In order to understand an agricultural system, we need to understand the subsistence system as a whole. This requires that we answer basic questions regarding local and regional subsistence practices. What foods were people eating? To what extent did people rely on domesticated versus wild foods and how did this vary through time? Did people narrow or diversify their resource base through time? How varied were subsistence practices through time and across space? How predictable were plant and animal resources throughout the region? How did volcanic eruptions affect the distribution and predictability of these resources? Once these basic questions are answered, we can begin to address more complex questions linking subsistence to regional politics. What is the nature of the Formative subsistence system along the southern Gulf Coast of Mexico? Did Formative villagers intensify their agricultural systems? If so, what was the timing of the agricultural intensification relative to political development in the region? What strategies of intensification did they choose and what were the consequences of these strategies for subsistence economy, household organization, and local and regional political development? How did regional environmental catastrophe in the form of volcanic eruptions and ashfall affect the way Formative people made a living?

Addressing these questions requires multiple lines of evidence that are directly relevant to the reconstruction of subsistence economy. I consider archaeobotanical, zooarchaeological, and stable carbon and nitrogen isotopic data from La Joya and Bezuapan. Although these types of subsistence data are rarely considered together in the general literature, they bear directly on the research questions, as they represent the direct residues of past subsistence economies. The integration of these three kinds of subsistence data allows for a fuller understanding of Formative subsistence than would otherwise be possible.

Before I consider these data, it is important to provide the background necessary for understanding and interpreting them. Chapter 2 presents some theoretical background on the origins of agriculture. In covering this monumental topic, I focus on four major issues: the process of early plant domestication, the connection between incipient agriculture and early social complexity, the process of agricultural intensification, and strategies of risk management. Although my case study does not directly address domestication, many of the arguments put forth to explain the process of agricultural intensification have their roots in discussions of the initial process of plant domestication.

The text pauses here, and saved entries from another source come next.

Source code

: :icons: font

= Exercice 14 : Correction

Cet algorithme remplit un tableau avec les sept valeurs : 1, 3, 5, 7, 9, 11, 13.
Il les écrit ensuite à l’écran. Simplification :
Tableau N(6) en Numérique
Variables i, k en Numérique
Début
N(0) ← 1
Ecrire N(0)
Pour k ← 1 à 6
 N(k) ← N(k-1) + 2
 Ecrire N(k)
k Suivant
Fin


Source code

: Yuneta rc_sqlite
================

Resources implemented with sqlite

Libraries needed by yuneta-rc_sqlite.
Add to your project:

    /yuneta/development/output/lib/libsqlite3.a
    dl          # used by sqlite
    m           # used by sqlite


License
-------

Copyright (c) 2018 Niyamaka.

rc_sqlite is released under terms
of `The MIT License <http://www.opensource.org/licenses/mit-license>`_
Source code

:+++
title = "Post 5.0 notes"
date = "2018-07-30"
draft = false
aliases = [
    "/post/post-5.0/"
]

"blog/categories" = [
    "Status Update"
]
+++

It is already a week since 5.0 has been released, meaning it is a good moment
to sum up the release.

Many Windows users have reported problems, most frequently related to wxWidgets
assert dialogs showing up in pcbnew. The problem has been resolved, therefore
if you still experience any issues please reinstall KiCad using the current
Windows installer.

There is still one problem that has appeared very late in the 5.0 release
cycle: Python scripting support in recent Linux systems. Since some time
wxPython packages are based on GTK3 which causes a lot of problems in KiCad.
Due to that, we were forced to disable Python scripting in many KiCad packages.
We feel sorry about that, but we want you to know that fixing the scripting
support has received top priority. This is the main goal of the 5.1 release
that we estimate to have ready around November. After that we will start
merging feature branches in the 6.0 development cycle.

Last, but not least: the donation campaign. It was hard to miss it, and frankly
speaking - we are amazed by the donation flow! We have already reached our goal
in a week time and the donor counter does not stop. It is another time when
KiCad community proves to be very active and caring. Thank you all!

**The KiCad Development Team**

Chapter 3 presents an overview of Olmec research as it pertains to farming and political complexity. The history of the Olmec problem is particularly relevant because previous studies have set the stage for the research questions pursued here. Few subsistence studies have been conducted in the region, which has long hampered our understanding of Gulf Formative agricultural systems—this is one reason why the data presented here are so crucial. Chapter 3 also provides the environmental and archaeological background for the Tuxtlas, the region in which the study sites are located. This chapter constructs a foundation for understanding subsistence adaptations in the Tuxtlas, a foundation that is necessary for proper interpretation of the archaeological data.

The second part of the book involves the presentation and analysis of the data. These are the chapters in which I discuss specific archaeological correlates for answering the larger questions posed above. Chapters 4 and 5 consider the archaeobotanical and zooarchaeological assemblages, respectively. Both chapters consider temporal trends in these data, in addition to dealing with preservation and recovery biases, field recovery techniques, field and laboratory sampling, laboratory procedures and identification, and quantification for the subsistence data. Chapter 6 presents stable carbon and nitrogen isotopes for human, domestic dog, and white-tailed deer skeletal specimens. Indeed, it is only through the analysis of multiple kinds of subsistence data that we can begin to truly understand prehistoric systems of agriculture. Finally, in Chapter 7 I tie the analyses together and relate them to the larger research questions stated above.